Strathdee emailed phage researchers all over the country, and discovered two teams at The Center for Phase Technology at Texas A&M University and the U.S. Navy Medical Research Center that agreed to help.  Both teams identified several phages that were active against Patterson’s bacterial isolate, and purified them in time for the medical team at UC San Diego to administer them to Patterson.  Since phage therapy remains experimental in North America and Western Europe, the FDA granted permission for it to be used to treat Patterson on a compassionate basis. It was a huge gamble, but it paid off.  Three days after beginning intravenous phage therapy, Patterson woke up from a deep coma and began recovering.

“My training in epidemiology helped me a lot. It helped me dissect the problem I was facing and then conduct research to seek potential avenues to treat Tom. But it took a global village to achieve our miracle,” said Strathdee.

“I dream of one day taking phage therapy to lower and middle income countries that bear the biggest burden of superbug infections and don’t have access to the resources that I did.”

Phage therapy is now considered as a potential treatment for the superbug crisis in North America, following the publicity the case received. In light of their success, Strathdee and colleagues at UC San Diego have opened the first phage therapy centre in North America at UC San Diego, called the Center for Innovative Phage Applications and Therapeutics.  They have successfully treated several other patients suffering from superbug infections in the US and abroad, and will launch two clinical trials of phage therapy in 2019.

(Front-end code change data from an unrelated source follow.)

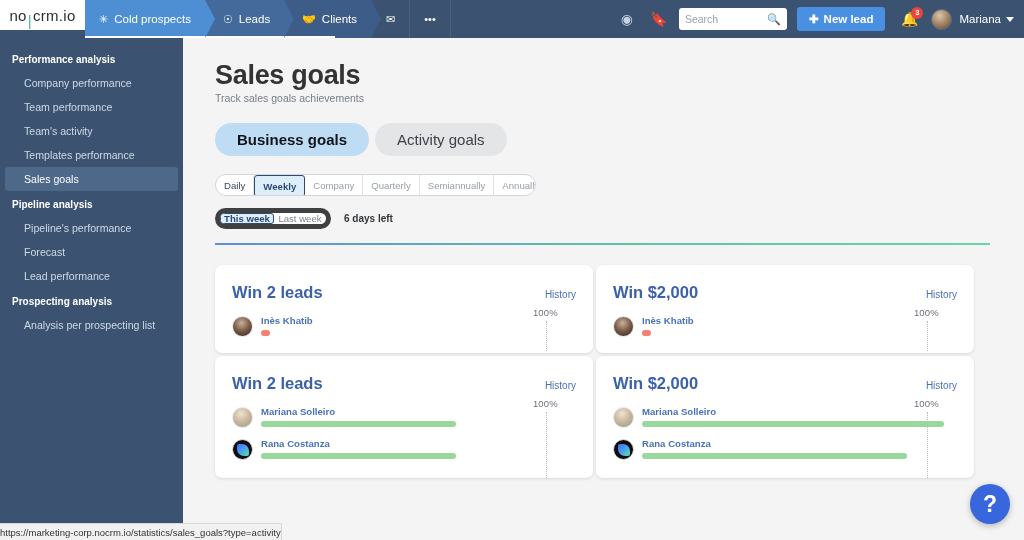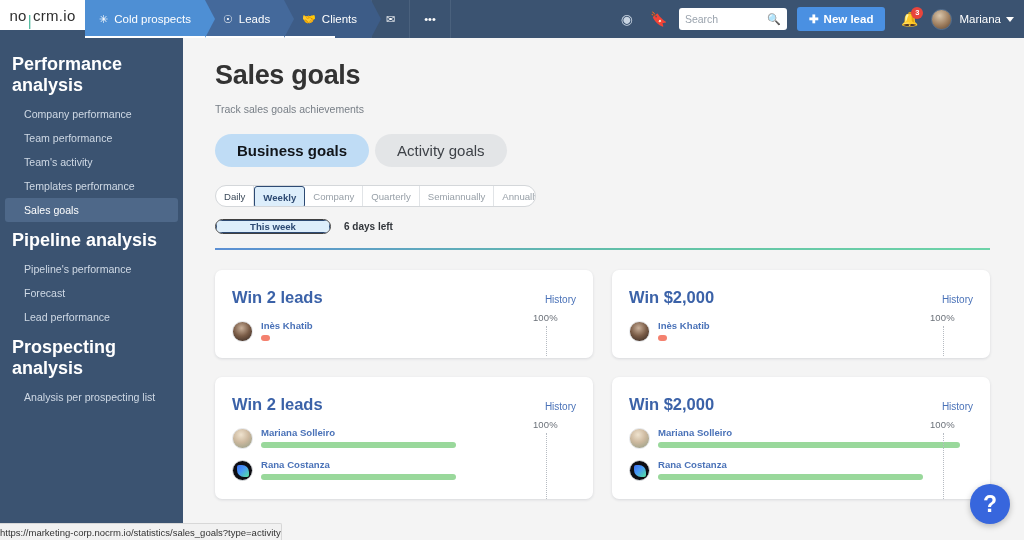--- a/index.html
+++ b/index.html
@@ -104,7 +104,7 @@
     position: absolute; left: 0; top: 38px; width: 183px; height: 502px;
     background: #3b5371; padding-top: 8px;
   }
-  .side-group { font-size: 18px; font-weight: bold; color: #ffffff;
+  .side-group { font-size: 10px; font-weight: bold; color: #ffffff;
     padding: 8px 12px 6px 12px; }
   .side-item { font-size: 10.6px; color: #cfd9e5; padding: 6px 12px 6px 24px; }
   .side-item.selected {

Patterson and Strathdee shared their experience in, The Perfect Predator: A Scientist’s Race to Save Her Husband from a Deadly Superbug: A Memoir, a book she hopes will help others understand the growing threat of superbugs and the potential cure on the horizon.

Patterson and Strathdee will be sharing their story and selling copies of the book at DLSPH on March 26, 2019 at noon in the 7th floor lounge in the Health Sciences Building.